(SUPPLIED RECORDS Opens)

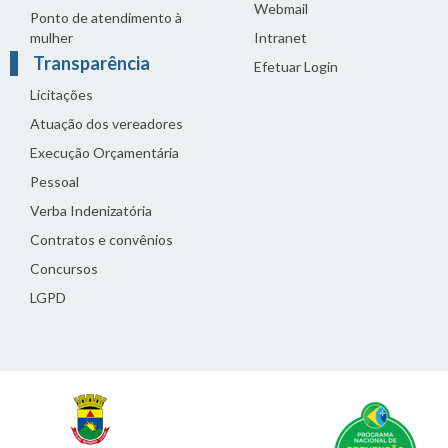
Webmail
Ponto de atendimento à
mulher
Intranet
Transparência
Efetuar Login
Licitações
Atuação dos vereadores
Execução Orçamentária
Pessoal
Verba Indenizatória
Contratos e convênios
Concursos
LGPD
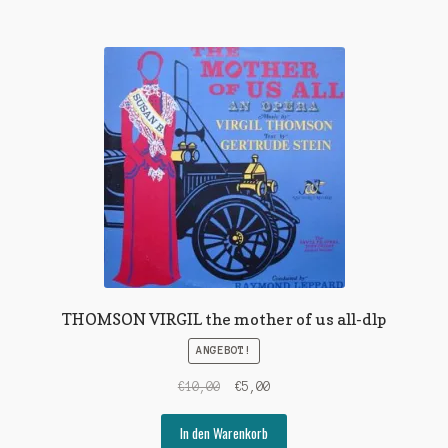
THOMSON VIRGIL the mother of us all-dlp
ANGEBOT!
Ursprünglicher
Aktueller
€
10,00
€
5,00
Preis
Preis
war:
ist:
In den Warenkorb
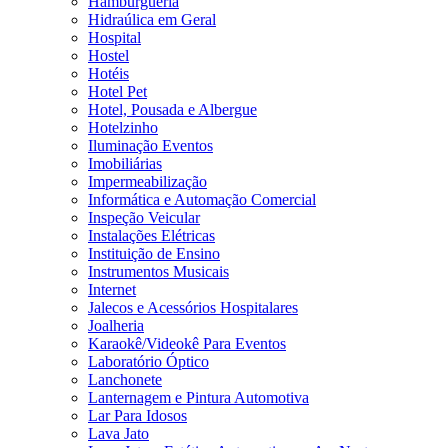
Hamburgueria
Hidraúlica em Geral
Hospital
Hostel
Hotéis
Hotel Pet
Hotel, Pousada e Albergue
Hotelzinho
Iluminação Eventos
Imobiliárias
Impermeabilização
Informática e Automação Comercial
Inspeção Veicular
Instalações Elétricas
Instituição de Ensino
Instrumentos Musicais
Internet
Jalecos e Acessórios Hospitalares
Joalheria
Karaokê/Videokê Para Eventos
Laboratório Óptico
Lanchonete
Lanternagem e Pintura Automotiva
Lar Para Idosos
Lava Jato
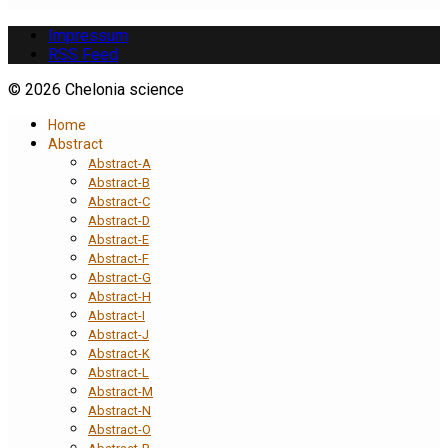
Impressum
RSS Feed
© 2026 Chelonia science
Home
Abstract
Abstract-A
Abstract-B
Abstract-C
Abstract-D
Abstract-E
Abstract-F
Abstract-G
Abstract-H
Abstract-I
Abstract-J
Abstract-K
Abstract-L
Abstract-M
Abstract-N
Abstract-O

(SUPPLIED RECORDS Closes)

== PROBLEM TO WORK ON ==
Only lines with the word "Eventos" are wanted; pull each of them from the records.

== RESULT OF THIS EXERCISE ==
Iluminação Eventos
Karaokê/Videokê Para Eventos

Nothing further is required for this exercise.